The Diving Bell and the Butterfly (movie, 2007)

We are all doomed, all facing annihilation at an hour approaching more rapidly than we would like to admit. In the meantime, we seek to communicate our experiences to our fellow living beings. We want others to know what life feels like from our perspective, perhaps even after we are gone.

The Diving Bell and the Butterfly is the story of Jean-Dominique Bauby, a real-life Frenchman who engaged this struggle with rare intensity.

Bauby, the editor-in-chief of Elle magazine, suffered a stroke in 1995 that put him first into a coma, and then into a condition known as “locked-in syndrome” — being awake and aware, but completely paralyzed.

Well, not completely. He is able to blink one eye. To keep his other eye from drying out and turning septic, it is stitched closed.

Watching for blinks of this one eye as the alphabet (reordered by letter frequency) is recited to him, Bauby’s thoughts are painstakingly reassembled into words, phrases, and sentences.

Except for this, he lies in his hospital bed or sits in a wheelchair. He is a silent, motionless witness to whatever is in front of him — even if that’s hours on end of undesirable television, or simply a black screen that someone has arbitrarily switched off.

Three beautiful and heartbreakingly compassionate women assist Monsieur Bauby in each tiny step of his struggle — two therapists and a transcriber. But of course such pleasantness is double edged: This father of three through his estranged girlfriend, in the midst of a love affair with a second woman, now finds himself with a sewn-shut eye and a sagging, drooling lip, able only to gaze longingly at these three new caring angels.

Mathieu Amalric stars in the film, with Emmanuelle Seigner as his estranged girlfriend, Marie-Josée Croze as his speech therapist, Anne Consigny as his transcriber Claude Mendibil, and Olatz López Garmendia as a his physical therapist.

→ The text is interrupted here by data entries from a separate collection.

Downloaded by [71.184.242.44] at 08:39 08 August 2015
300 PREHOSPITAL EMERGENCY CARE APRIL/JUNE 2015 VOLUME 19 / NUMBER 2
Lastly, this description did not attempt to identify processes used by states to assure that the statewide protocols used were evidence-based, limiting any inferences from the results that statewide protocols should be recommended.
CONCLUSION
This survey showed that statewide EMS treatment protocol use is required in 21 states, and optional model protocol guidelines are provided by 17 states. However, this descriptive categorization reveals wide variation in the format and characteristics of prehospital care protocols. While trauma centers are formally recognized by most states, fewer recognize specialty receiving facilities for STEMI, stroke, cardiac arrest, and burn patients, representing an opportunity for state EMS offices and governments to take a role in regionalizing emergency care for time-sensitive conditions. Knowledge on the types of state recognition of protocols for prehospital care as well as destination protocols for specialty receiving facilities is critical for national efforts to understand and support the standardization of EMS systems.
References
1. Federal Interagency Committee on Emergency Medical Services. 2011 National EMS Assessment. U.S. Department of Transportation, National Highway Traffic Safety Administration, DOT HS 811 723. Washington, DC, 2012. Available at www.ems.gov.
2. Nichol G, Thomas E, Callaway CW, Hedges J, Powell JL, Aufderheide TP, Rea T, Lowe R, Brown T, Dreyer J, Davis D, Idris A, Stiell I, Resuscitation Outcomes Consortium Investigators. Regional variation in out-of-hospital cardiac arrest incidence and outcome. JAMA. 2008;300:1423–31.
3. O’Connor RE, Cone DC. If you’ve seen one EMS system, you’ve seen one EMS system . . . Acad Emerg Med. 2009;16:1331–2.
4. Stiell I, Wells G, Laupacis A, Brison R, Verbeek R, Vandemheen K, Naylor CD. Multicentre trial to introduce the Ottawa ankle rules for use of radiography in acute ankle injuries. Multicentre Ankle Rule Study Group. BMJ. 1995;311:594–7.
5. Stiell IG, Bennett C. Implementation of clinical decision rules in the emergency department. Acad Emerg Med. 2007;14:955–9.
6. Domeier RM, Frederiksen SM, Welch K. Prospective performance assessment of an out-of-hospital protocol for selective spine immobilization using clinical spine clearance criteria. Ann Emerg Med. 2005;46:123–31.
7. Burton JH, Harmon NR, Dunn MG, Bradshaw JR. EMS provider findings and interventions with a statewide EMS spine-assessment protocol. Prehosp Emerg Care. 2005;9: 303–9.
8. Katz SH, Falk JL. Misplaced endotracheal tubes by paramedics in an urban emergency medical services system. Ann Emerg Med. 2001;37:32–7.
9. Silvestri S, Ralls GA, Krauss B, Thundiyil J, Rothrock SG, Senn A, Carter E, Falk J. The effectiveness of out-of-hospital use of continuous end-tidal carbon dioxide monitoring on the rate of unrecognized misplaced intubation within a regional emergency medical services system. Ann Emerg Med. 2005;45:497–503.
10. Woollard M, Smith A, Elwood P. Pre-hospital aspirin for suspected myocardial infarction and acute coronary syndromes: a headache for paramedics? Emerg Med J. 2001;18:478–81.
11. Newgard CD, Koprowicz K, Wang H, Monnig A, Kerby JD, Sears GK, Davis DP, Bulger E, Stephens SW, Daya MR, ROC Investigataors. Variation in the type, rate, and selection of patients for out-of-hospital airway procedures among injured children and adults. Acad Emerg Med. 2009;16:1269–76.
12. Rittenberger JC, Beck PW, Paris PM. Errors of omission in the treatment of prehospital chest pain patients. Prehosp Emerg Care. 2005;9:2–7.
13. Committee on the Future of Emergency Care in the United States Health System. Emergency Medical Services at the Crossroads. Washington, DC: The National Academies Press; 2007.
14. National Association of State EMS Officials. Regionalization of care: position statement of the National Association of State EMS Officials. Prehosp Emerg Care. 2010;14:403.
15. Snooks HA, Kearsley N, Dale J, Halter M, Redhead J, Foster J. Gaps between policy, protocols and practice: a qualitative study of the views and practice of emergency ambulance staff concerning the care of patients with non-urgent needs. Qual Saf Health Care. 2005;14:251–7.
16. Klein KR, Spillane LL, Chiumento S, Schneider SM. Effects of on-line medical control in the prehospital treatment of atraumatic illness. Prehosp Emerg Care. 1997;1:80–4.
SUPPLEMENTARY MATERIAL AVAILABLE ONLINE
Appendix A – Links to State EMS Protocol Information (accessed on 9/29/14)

The Diving Bell and the Butterfly (movie, 2007)

While the cast is very good, and Max von Sydow turns in a superb and moving performance as Bauby’s father, the main achievement of this movie is director Julian Schnabel‘s success in putting us into Bauby’s physical space. A good portion of the film is shot through Bauby’s one eye, fixed on a spot as visitors move in and out of the frame, or panning haphazardly as Bauby’s wheelchair is carried up stairs. His dejected thoughts are narrated in a tight space, giving us the locked-in, “diving bell” sensation referenced in the title. His memories and imagination permit escape from this prison now and then.

The title also mentions a butterfly, but this movie does not stray into maudlin sentimentality or orchestrated inspiration. On the contrary, its tone is very matter-of-fact. Calm and steady courage are seen as a practical approach to a daunting situation. There are no orchestral swells, but the soundtrack does include a few very effective snippets from the likes of U2 and Tom Waits.

Apparently, there has also been some controversy regarding the movie’s portrayal of Bauby’s girlfriends as compared with that of the book, and also the first girfriend’s real-life involvement with the projects. Having only seen the movie, I would be interested in reading the book sometime.

The Diving Bell and the Butterfly was nominated for four Academy Awards. It is very worth watching for the empathy it fosters, reminding us of the harsh limits life can impose, and the unlimited potential of humans to exceed them.I rate it four out of five stars at Netflix.

(Use the “set-up” menu on the DVD to choose between French or English audio and subtitles. On our machine, for some reason, the subtitles defaulted to a commentary in English, but we were able to switch to regular English subtitles after some brief confusion.)